Does anyone have a recipe for Bang Bang Shrimp that is similar to what Bone Fish Grill serves?  Thanks


----------



## IcyMist (May 11, 2006)

*Is this what you are looking for?*

*BANG BANG SHRIMP - BONEFISH GRILL*

1/2 cup mayonnaise 
1/4 cup Thai Sweet Chili Sauce
a few drops of Sriracha Hot Chili Sauce

Mix the above to make the sauce.

1 pound of shelled and deveined shrimp
Dry cornstarch to cost the shrimp in

Deep fat fry the shrimp until lighty brown.

Drain on paper towel, put in a bowl and coat with
the sauce. 

Serve in a lettuce lined bowl, top with 
chopped scallions. Enjoy!!!!!​


----------



## QSis (May 12, 2006)

That looks GREAT!  I think.

Can you describe the taste of the Thai Sweet Chili Sauce?  Does it taste like regular old chili sauce that you would use to make cocktail sauce?  Sorta?

Lee


----------



## IcyMist (May 12, 2006)

Me?  Ummm I just surfed and found the recipe.  I have no clue what the dish tastes like.


----------



## PBHEMP (May 13, 2006)

Thanks for the recipe.  I am trying it this evening.


----------



## Corinne (May 13, 2006)

I've made this around 25 times in the past few months. Everyone just LOVES it! People can't ever get enough. It has the WOW factor! It's even good leftover - cold - should you be fortunate to have any left over. 
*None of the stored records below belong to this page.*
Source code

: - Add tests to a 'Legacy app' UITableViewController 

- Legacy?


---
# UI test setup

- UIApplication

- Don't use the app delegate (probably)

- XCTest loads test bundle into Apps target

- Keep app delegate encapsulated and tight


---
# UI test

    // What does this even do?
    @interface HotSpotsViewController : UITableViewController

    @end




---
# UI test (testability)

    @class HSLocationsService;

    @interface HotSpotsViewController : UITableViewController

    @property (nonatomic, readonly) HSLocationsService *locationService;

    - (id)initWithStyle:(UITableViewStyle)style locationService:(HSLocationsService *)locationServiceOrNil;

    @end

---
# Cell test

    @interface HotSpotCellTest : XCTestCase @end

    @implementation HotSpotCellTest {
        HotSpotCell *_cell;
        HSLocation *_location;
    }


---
The Thai sweet chili sauce is not like the chili sauce you find near the ketchup, etc. in the grocery store. It's sweet with a real nice kick to it! Don't try to substitute one for the other.


----------



## QSis (May 15, 2006)

PBHEMP,

What did you think?  I picked up the stuff to make the dish this week.

Lee


----------



## IcyMist (May 15, 2006)

Please let us know, as Corinne has now made me want to try the dish.    I am not a spicy eating person, but if it isn't too spicy? I could eat a little.


----------



## Corinne (May 15, 2006)

I say it's not too spicy. 

Go easy on the Sriracha Hot Chili Sauce if you are afraid of the heat. The mayo really mellows it out nicely. Taste the sauce before you toss it into the shrimp. 

I made 5 pounds of Bang Bang Shrimp on Friday night for a church thing - it was the most popular item out of about a dozen things & no one complained about it being too spicy. The sausage & cream cheese stuffed Jalapenos, on the other hand... Them babies were especially hot & I don't know why.

I use 2 pounds of shrimp for the amount of sauce listed in the recipe above.


----------



## QSis (May 16, 2006)

*Are sriracha and sambal comparable?*

I have the latter and figure a few drops of that must be close enough.

Right?

Lee


----------



## Corinne (May 16, 2006)

I'm not sure what sambal is but I figure any hot sauce will do! Just taste it before you "dress" the shrimp. If you like the Bang Bang sauce as is, it will be that much better on the shrimp!


----------



## QSis (May 17, 2006)

LOVED it!! Absolutely loved it!

But then again, I am not a huge fan of shrimp, so all the flavors were wonderful for me.

My brother, who adores shrimp, said that the sauce masked the shrimpy flavor too much for him.  

I would definitely make it again, for myself, and to serve to others.

Good one!

Lee


----------